We totally missed this, but yesterday was the 10-year anniversary of probably the most famous home run in Giants history since "the Giants Win the Pennant! The Giants Win the Pennant" home run, the Brian Johnson home run. Sure, there's been more important one's and there's all those Barry home runs, but nothing brings a smile to a Giants fan more than that home run. How could it not? It was an extra innings game deep in an improbable pennant race against the hated Dodgers, hit by some random dude just acquired a few weeks before, and it came right after the late and great Rod Beck's derring-do in getting out of a bases loaded no-out jam. It was an epic ending to an epic game in an epic season. Well, except for the end of it. Since everybody else is reminiscing, we thought we would too.

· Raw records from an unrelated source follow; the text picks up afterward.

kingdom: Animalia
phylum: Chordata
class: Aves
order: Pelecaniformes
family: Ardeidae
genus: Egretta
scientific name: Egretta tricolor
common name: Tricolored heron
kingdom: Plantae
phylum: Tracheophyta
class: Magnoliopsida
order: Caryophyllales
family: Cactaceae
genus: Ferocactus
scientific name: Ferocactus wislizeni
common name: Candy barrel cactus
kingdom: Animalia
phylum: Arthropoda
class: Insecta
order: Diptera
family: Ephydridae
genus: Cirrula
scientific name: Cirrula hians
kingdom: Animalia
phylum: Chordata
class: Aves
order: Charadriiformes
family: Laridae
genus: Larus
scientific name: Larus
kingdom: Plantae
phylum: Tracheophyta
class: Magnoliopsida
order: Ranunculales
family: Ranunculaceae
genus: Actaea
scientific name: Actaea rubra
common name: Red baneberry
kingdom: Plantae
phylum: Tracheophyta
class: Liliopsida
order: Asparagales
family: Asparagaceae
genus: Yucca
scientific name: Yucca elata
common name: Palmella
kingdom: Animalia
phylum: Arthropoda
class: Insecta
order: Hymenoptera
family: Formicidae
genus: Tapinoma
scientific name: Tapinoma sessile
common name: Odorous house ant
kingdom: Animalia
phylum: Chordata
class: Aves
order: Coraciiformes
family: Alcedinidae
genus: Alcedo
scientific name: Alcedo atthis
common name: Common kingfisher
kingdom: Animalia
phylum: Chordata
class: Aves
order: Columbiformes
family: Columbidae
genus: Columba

We were at work that day and trying to pay attention to the game while also working, not so easy back in those prehistoric days of '97 when there was no radio feed, just some ESPN Gamecast that was slow and clunky and very capable of slowing down your entire computer as it updated, something that wasn't so cool when your boss occasionally sat down in your cubicle to check in on your work. Whenever it looked like something exciting was about to happen, we ran downstairs to our friend's cubicle who was listening to the game on her radio. Sometime in the tenth, as Beck started to get himself into a pickle of a jam, our friend called us to let us know something was up and we just gave up on our work and ran downstairs to listen. By that time, half of her department had the game on, listening as Rodney got himself in and out of trouble. When Eddie Murray hit into the double play, ending the inning, several of us yelled out loud and cheered. By that time, I was too wrapped up in the game and basically spent the rest of the game in our friend's department, too stressed out to go back up to work. When Johnson hit his home run, we didn't jump, didn't shout. We just gave a long sigh of relief and went back to our desk while wearing one, big huge smile.
It's moments like that that makes us love baseball so much.